Assignment 1: Could you quote the Kate Fleetwood interview between "And she works" and "swashbuckling, cross-dressing dominatrix.", inclusive?
Assignment 2:
Does each statement below agree with the Kate Fleetwood interview? Answer yes or no for each, and quote the words of the interview that decide it.
(a) Absolute Hell is set in a Soho nightclub at the end of the Second World War.
(b) Fleetwood is genuinely angry at the actors in the courtyard.
(c) Fleetwood calls the day so far relaxed.
Assignment 3: What comes next in the Kate Fleetwood interview? Write on from its final sentence.

Passage shown:
----

The chameleon actor made her mark with a string of lauded lead performances including Lady Macbeth and Medea. Ahead of starring in Absolute Hell at the National she tells Sam Marlowe how preparing for opening night is like having a baby, wanting to ‘have a crack at’ Richard III and about working with artistic director husband Rupert Goold
Kate Fleetwood is yelling out of the window. “Bloody actors. Shut up!” She slams the casement shut, muffling the sounds of thesps letting off steam in the courtyard overlooked by the National Theatre’s dressing rooms. But this is only mock rage. Actors are her tribe, and she couldn’t be more at home than in the midst of all the hubbub. “I just love being part of a company, coming together with brilliant people to make something together,” she says, a wide grin spreading across her face. “It’s the reason I come to work.”
And she works a lot. Our conversation is over a snatched lunchbreak on tech day for Absolute Hell, Rodney Ackland’s pungent, emotionally intense drama set in a Soho nightclub at the end of the Second World War.
Absolute Hell review at National Theatre, London – ‘superbly acted portrait of wartime Soho’
During rehearsals, she has also been filming the second season of Harlots – Moira Buffini’s gripping, witty television period drama, in which Fleetwood is a swashbuckling, cross-dressing dominatrix.
Cross-legged on her dressing-room bed, her eyes dramatically accentuated by heavy kohl and with gauze poking out of her curled black wig, she radiates a kind of contained energy. So far, she says, the day has been “gruelling, but exciting” and her attitude to the job is eminently practical.

----

Dataset:
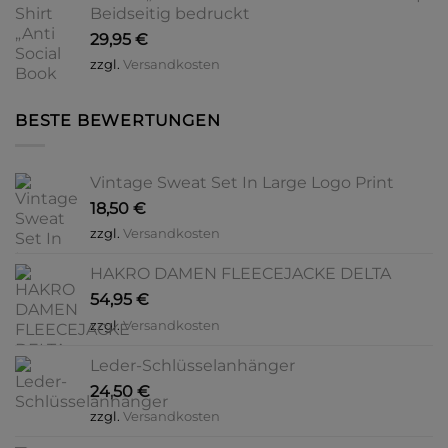
Beidseitig bedruckt
29,95
€
zzgl.
Versandkosten
BESTE BEWERTUNGEN
Vintage Sweat Set In Large Logo Print
18,50
€
zzgl.
Versandkosten
HAKRO DAMEN FLEECEJACKE DELTA
54,95
€
zzgl.
Versandkosten
Leder-Schlüsselanhänger
24,50
€
zzgl.
Versandkosten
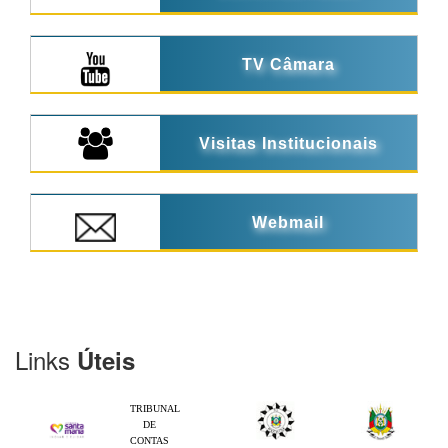
TV Câmara
Visitas Institucionais
Webmail
Links
Úteis
TRIBUNAL
DE
CONTAS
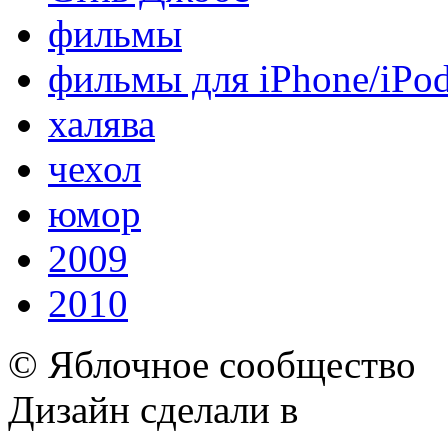
фильмы
фильмы для iPhone/iPo
халява
чехол
юмор
2009
2010
© Яблочное сообщество
Дизайн сделали в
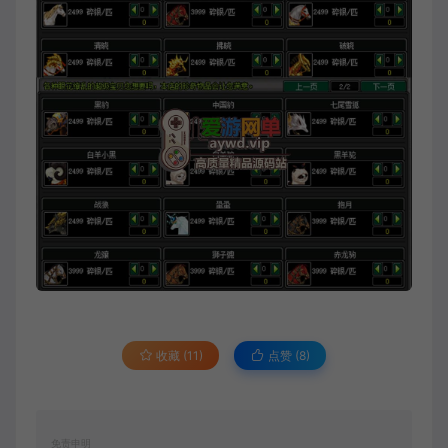
收藏 (11)
点赞 (
8
)
免责申明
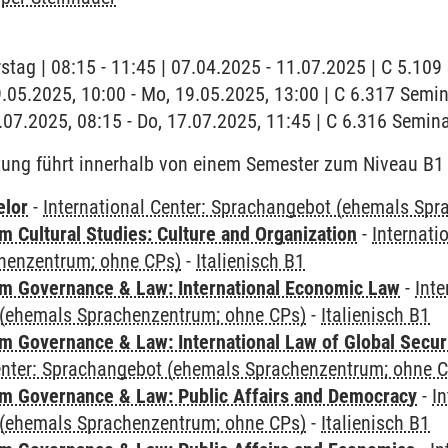
stag | 08:15 - 11:45 | 07.04.2025 - 11.07.2025 | C 5.10
9.05.2025, 10:00 - Mo, 19.05.2025, 13:00 | C 6.317 Sem
7.07.2025, 08:15 - Do, 17.07.2025, 11:45 | C 6.316 Semi
tung führt innerhalb von einem Semester zum Niveau B1
elor
-
International Center: Sprachangebot (ehemals Sp
 Cultural Studies: Culture and Organization
-
Internati
henzentrum; ohne CPs)
-
Italienisch B1
 Governance & Law: International Economic Law
-
Inte
(ehemals Sprachenzentrum; ohne CPs)
-
Italienisch B1
 Governance & Law: International Law of Global Secur
Center: Sprachangebot (ehemals Sprachenzentrum; ohne 
 Governance & Law: Public Affairs and Democracy
-
In
(ehemals Sprachenzentrum; ohne CPs)
-
Italienisch B1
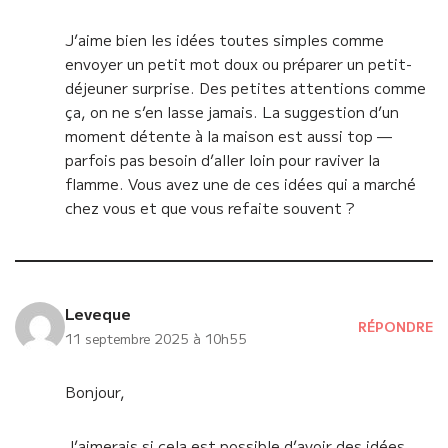
J’aime bien les idées toutes simples comme
envoyer un petit mot doux ou préparer un petit-
déjeuner surprise. Des petites attentions comme
ça, on ne s’en lasse jamais. La suggestion d’un
moment détente à la maison est aussi top —
parfois pas besoin d’aller loin pour raviver la
flamme. Vous avez une de ces idées qui a marché
chez vous et que vous refaite souvent ?
Leveque
RÉPONDRE
11 septembre 2025 à 10h55
Bonjour,
J’aimerais si cela est possible d’avoir des idées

----

Reply 1:
And she works a lot. Our conversation is over a snatched lunchbreak on tech day for Absolute Hell, Rodney Ackland’s pungent, emotionally intense drama set in a Soho nightclub at the end of the Second World War.
Absolute Hell review at National Theatre, London – ‘superbly acted portrait of wartime Soho’
During rehearsals, she has also been filming the second season of Harlots – Moira Buffini’s gripping, witty television period drama, in which Fleetwood is a swashbuckling, cross-dressing dominatrix.

Reply 2:
(a) Yes: "set in a Soho nightclub at the end of the Second World War"
(b) No: "But this is only mock rage."
(c) No: "gruelling, but exciting"

Reply 3:
Fleetwood is playing Christine, the desolate, alcoholic, self-deluding landlady. It is a leading role that requires her to be on stage for most of what started as almost four demanding hours, though by press night that had reduced closer to three.
She didn’t know Ackland’s play, but when she read it, “I couldn’t resist Christine”. The character brought to mind an old family photo of her grandmother Mary, who was a barmaid in Bootle in the 1950s. When Fleetwood is wigged and made up, she says, the resemblance is uncanny.
The drama, too, was a juicy prospect. Originally produced in 1952 and titled The Pink Room, its depictions of debauchery, drunkenness and homosexuality saw it branded “a libel on the British people” and eviscerated by the censors. It was revised and renamed in 1988 by Ackland for the Orange Tree, and it is this version that is now being presented on the National Theatre’s Lyttelton stage.
It’s a play about loneliness, pride, drink, loss, and the savagery of war. With the world falling apart today, it’s very vivid
“It’s a play about loneliness, pride, drink, loss, all those human things,” Fleetwood says. “And the savagery of war, and the fact that even when you ‘win’ – everyone’s still picking over the rubble. And with the world falling apart today, it’s very vivid.”
She can see the parallels with today’s febrile political climate. “Christine would have been a real Brexiteer,” she says. “She wants any immigrants to fuck off back to Germany or wherever they came from, apart from the Americans – she likes the GIs. So she doesn’t want the war to end because then they would have to go home.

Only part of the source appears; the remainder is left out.